# Kingdom Trails: A video report (7/17/11)



## noreasterbackcountry (Jul 21, 2011)

Some video from an awesome day of mountain biking at Kingdom Trails.

http://nebackcountry.blogspot.com/2011/07/kingdom-trails-video-essay.html


----------



## WoodCore (Jul 21, 2011)

Nice!! Can't wait to get up there and ride again.


----------



## BackLoafRiver (Jul 21, 2011)

Well done!  Some riding in there I haven't done before. Thanks for posting. :beer:


----------



## noreasterbackcountry (Aug 25, 2011)

New video from another trip to the Kingdom:

http://nebackcountry.blogspot.com/2011/08/kingdom-trails-numbers-august-21-2011.html#more


----------



## BackLoafRiver (Aug 25, 2011)

Nice report....vid won't load from work so I'll check it out when I get home.  I skipped Troll Stroll last time I was there and between this report and WoodCore's, it definitely makes me regret that decision.  (although, we wanted to give our buddy a chance to experience Tap n Die for the first time)

I haven't ventured up to Moose Alley yet but have heard awesome things.  Glad you hit Kitchel....probably one of the coolest trails on the Darling hill side.   Your report got me thinking, I wonder how many people who hit KT do the climb up Darling Hill Road. (vs. how many get either dropped off at the top or ride a different way to connect)  The past few times we have been up, we ride up the road and connect to Harp.

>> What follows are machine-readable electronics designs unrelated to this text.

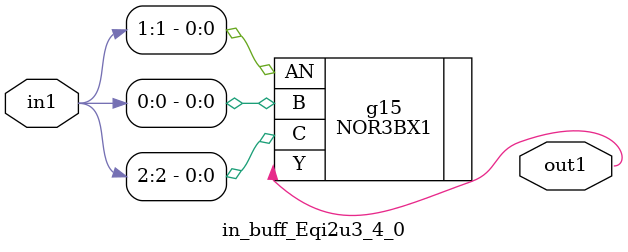
<source format=v>
`timescale 1ps / 1ps


module in_buff_Eqi2u3_4_0(in1, out1);
  input [2:0] in1;
  output out1;
  wire [2:0] in1;
  wire out1;
  NOR3BX1 g15(.AN (in1[1]), .B (in1[0]), .C (in1[2]), .Y (out1));
endmodule



</source>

Loved this quote: "They both knew what I refused to accept:  we were going to get wet (and possibly die).  So why not do it all on a full stomach."    That might be my motto from now on.

Thanks for sharing!


----------



## WoodCore (Aug 25, 2011)

BackLoafRiver said:


> Your report got me thinking, I wonder how many people who hit KT do the climb up Darling Hill Road. (vs. how many get either dropped off at the top or ride a different way to connect)  The past few times we have been up, we ride up the road and connect to Harp.
> 
> I always climb Darling Hill Road versus being dropped off at the top but actually started climbing up Herbs the last trip to avoid the pavement altogether.


----------



## noreasterbackcountry (Aug 25, 2011)

I usually climb the road as well.  This last trip was the first time I had climbed Herbs and then jumped on the road only for the last portion up to Poundcake.


----------